The DMSA course is unique! It is very practical, with plenty of creative tasks to keep us busy and develop our production skills, but it also has a theoretical side which I find fascinating. We learn about the history of experimental music and sound art, including various significant approaches from the 20th Century that inspire the pieces we make. The studio facilities at uni are top notch, with multiple studios available, featuring high quality speakers, modular synths and other exciting instruments, and lots of software that would be way out of my price range. The technicians are lovely and always happy to help.

It’s been great working alongside my course-mates, who have very varied skillsets, and I feel I’ve learned as much from them as I have from my tutors, not to mention the connections I’ve made that I hope will last a lifetime. The course is also very open, giving us a broad range within the set tasks to make works that excite us, and utilise our personal skills. Studying from home hasn’t been easy, but our tutors have been understanding and helpful at every turn.

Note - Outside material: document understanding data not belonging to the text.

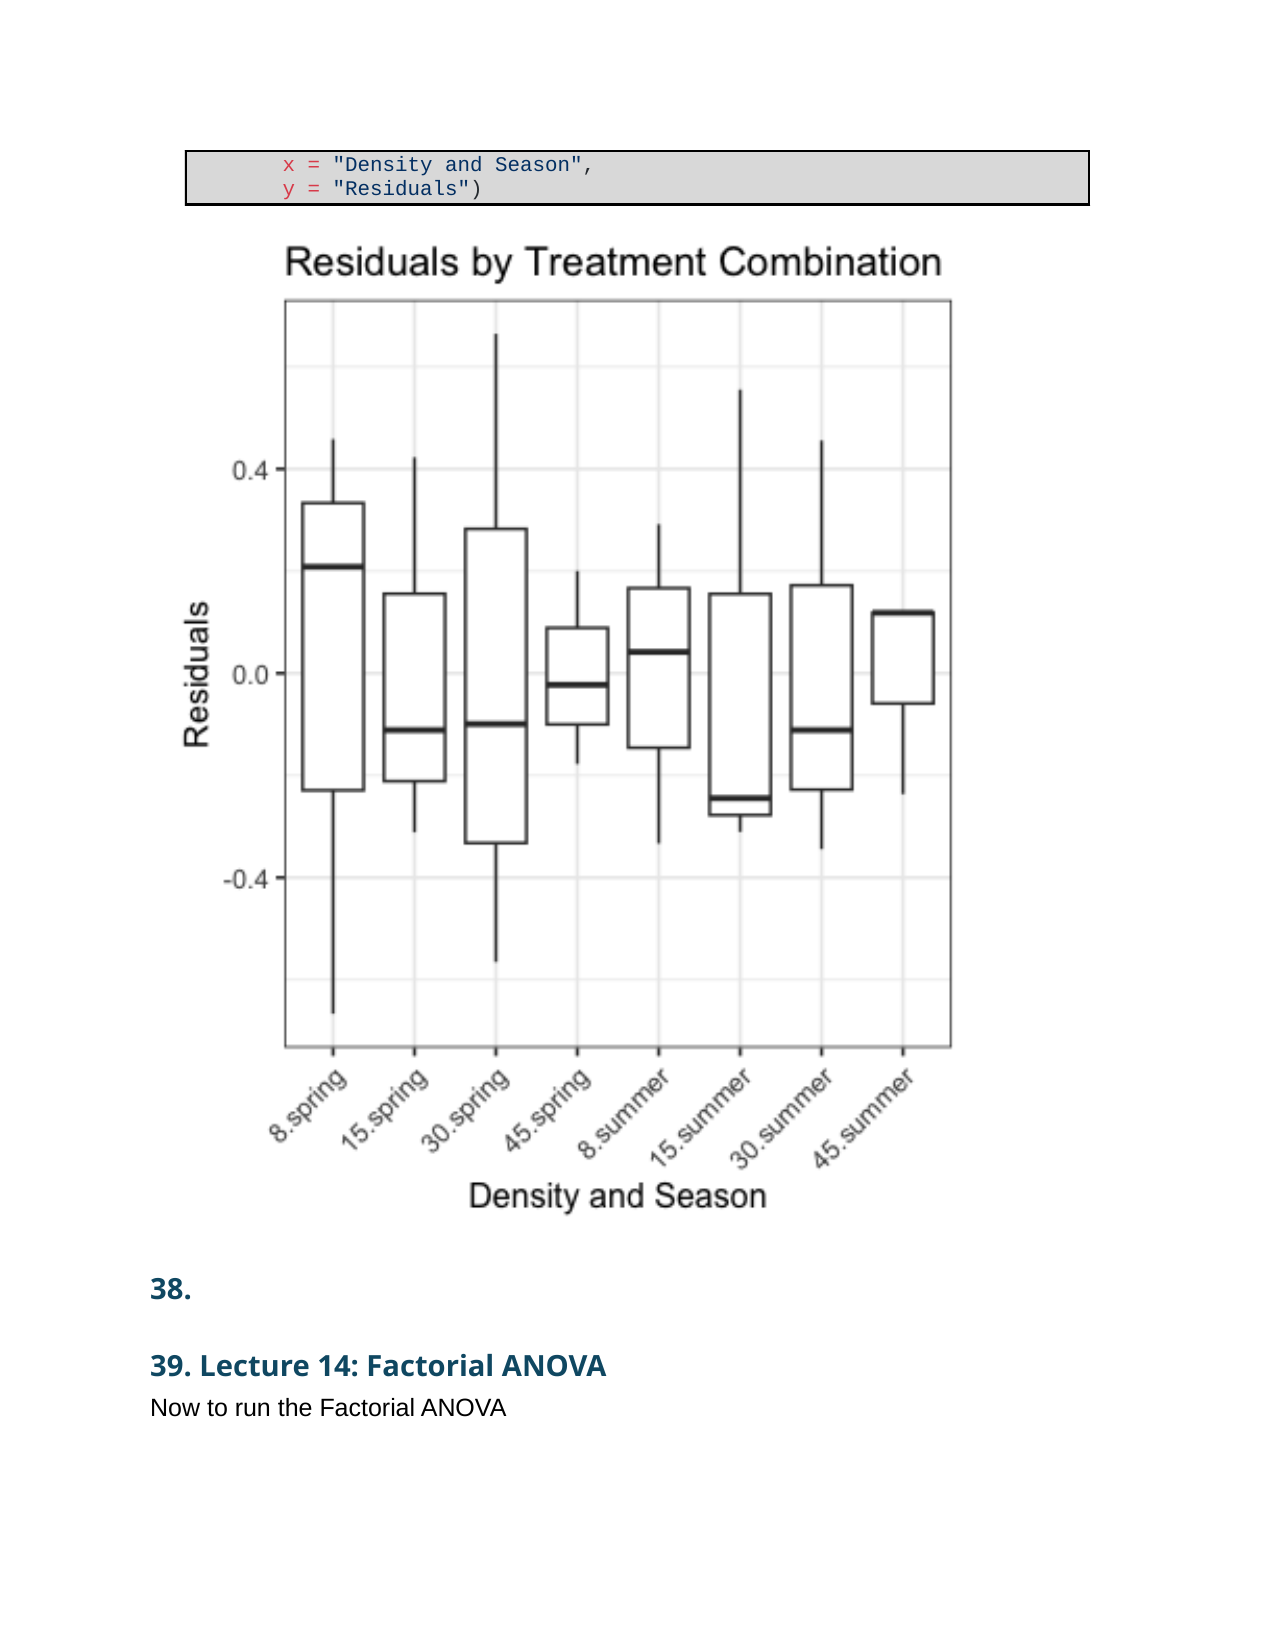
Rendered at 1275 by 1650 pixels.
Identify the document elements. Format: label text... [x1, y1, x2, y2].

picture [168, 230, 969, 1231]
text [187, 152, 1088, 203]
subtitle 39. Lecture 14: Factorial ANOVA [150, 1345, 1125, 1385]
subtitle 38. [150, 1268, 1125, 1308]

Tell us a bit about the teaching staff

My year head, Stephen Mallinder, has been a real joy to be taught by! Not only is he a prominent musician in his own right (having been a founding member of Cabaret Voltaire) but he is also a genuinely lovely chap, always eager to talk to us and help out with any issues we have. His teaching style is down to earth, humorous and well-informed, and I feel privileged to have him as a future contact and mentor.

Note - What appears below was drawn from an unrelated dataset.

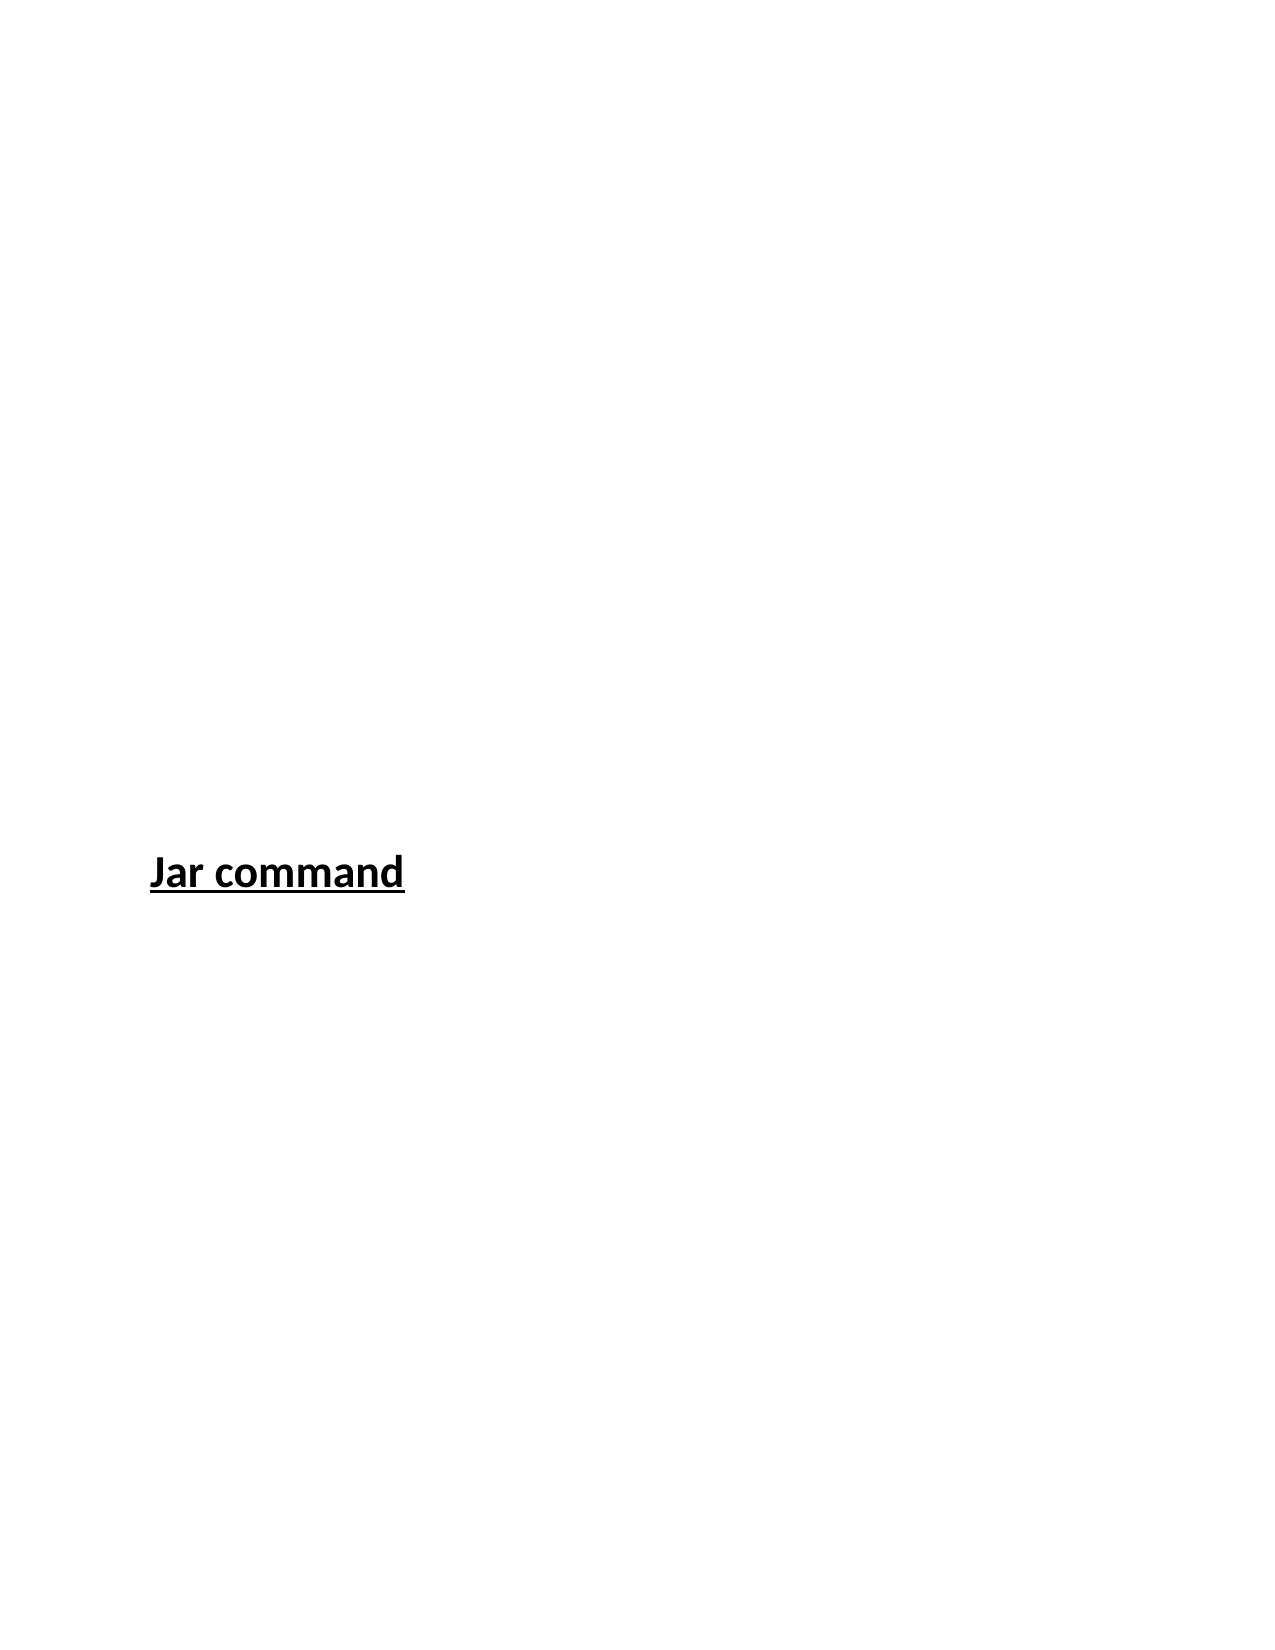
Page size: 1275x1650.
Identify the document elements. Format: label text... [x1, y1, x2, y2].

Do you have the opportunity to go on placement or any other external learning opportunities? 

The course has professional practice modules, designed to prepare us with the skills for success in the real world. We’re currently working on a Film Music module, in which we are encouraged to treat each task as if it was for a real film company or director. The head tutor on this module has worked a lot in film and shares his experiences and knowledge with us to prepare us for this sort of work. I don’t know whether I’ll go into making music for film, but I feel confident that if I do, I’ll have the knowledge and ability to succeed.

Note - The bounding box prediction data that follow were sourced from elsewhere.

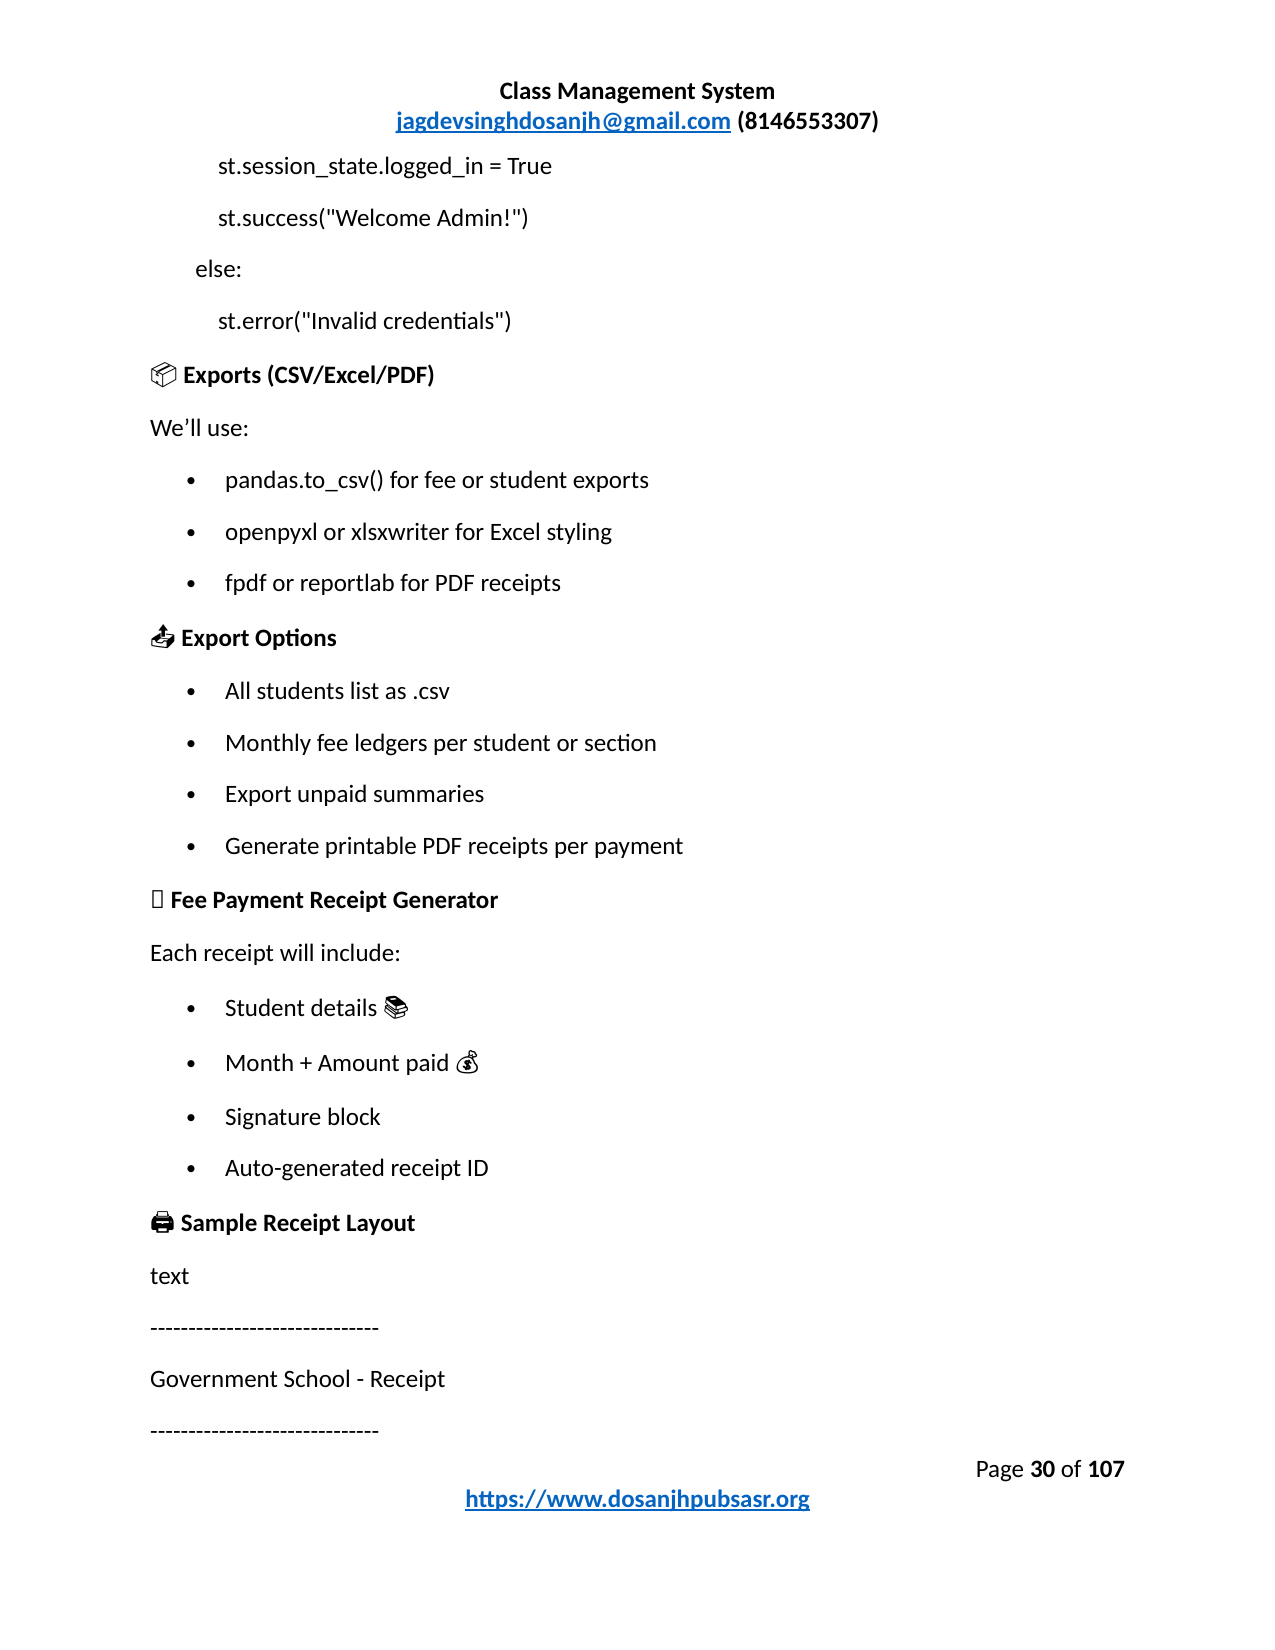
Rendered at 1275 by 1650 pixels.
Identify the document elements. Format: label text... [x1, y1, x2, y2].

text 🧾 Fee Payment Receipt Generator [150, 882, 1125, 916]
text 📦 Exports (CSV/Excel/PDF) [150, 357, 1125, 391]
text st.error("Invalid credentials") [150, 305, 1125, 336]
text st.session_state.logged_in = True [150, 150, 1125, 181]
text 🖨️ Sample Receipt Layout [150, 1204, 1125, 1238]
list All students list as .csv [187, 675, 1125, 706]
text else: [150, 253, 1125, 284]
list pandas.to_csv() for fee or student exports [187, 464, 1125, 495]
text Each receipt will include: [150, 937, 1125, 968]
list Student details 📚 [187, 989, 1125, 1023]
text text [150, 1260, 1125, 1291]
text st.success("Welcome Admin!") [150, 202, 1125, 232]
list Monthly fee ledgers per student or section [187, 727, 1125, 757]
list Signature block [187, 1101, 1125, 1131]
list openpyxl or xlsxwriter for Excel styling [187, 516, 1125, 546]
text ------------------------------ [150, 1415, 1125, 1446]
list Export unpaid summaries [187, 778, 1125, 809]
list Month + Amount paid 💰 [187, 1045, 1125, 1079]
list Generate printable PDF receipts per payment [187, 830, 1125, 861]
text ------------------------------ [150, 1312, 1125, 1342]
text Government School - Receipt [150, 1363, 1125, 1394]
text 📤 Export Options [150, 619, 1125, 653]
list fpdf or reportlab for PDF receipts [187, 567, 1125, 598]
list Auto-generated receipt ID [187, 1152, 1125, 1183]
text We’ll use: [150, 412, 1125, 443]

Is the University of Brighton a supportive place to study?  

In first year, I was having a difficult time with my mental health, so I sought out some counselling through the uni. Luckily for me they offer a free counselling service, and I had six sessions with a counsellor. She talked to me about what I was going through, and even when lockdown happened, we were able to continue the sessions over Microsoft Teams. When I had completed all six sessions, she sent me links and advice on where to go next, should I decide I needed to continue my therapy.

How is student life and what’s Brighton like?

Brighton is a great city. Before the lockdowns there were loads of gigs, club nights and events to attend, and meeting people was easy as there are so many friendly people in this very liberal city. Thankfully, the nature around Brighton is also lovely, so even in lockdown I was able to take walks and explore the beach and the forests. I particularly recommend any new students to check out the forest at Wild Park – it’s so close to town and it’s a great place for a walk with friends or on your own to get away from the bustling city for a while.

What are your plans after finishing your course?  

After finishing my course, I am currently planning to live in Berlin for a while, making music and living life to the full. Then, if I end up coming back to the UK, I imagine I’ll move back to my hometown of Bristol to try to make a living through music and theatre. I know my career path is a risky one, as there are many artists who never make a living through their work, but I hope with the skills and contacts I have made studying at Brighton, I will achieve my goals. Studying at university has definitely helped me be more outgoing and confident. I have gone from being a wallflower to a conversation starter, and I’m sure the friends I’ve made here will be with me for life.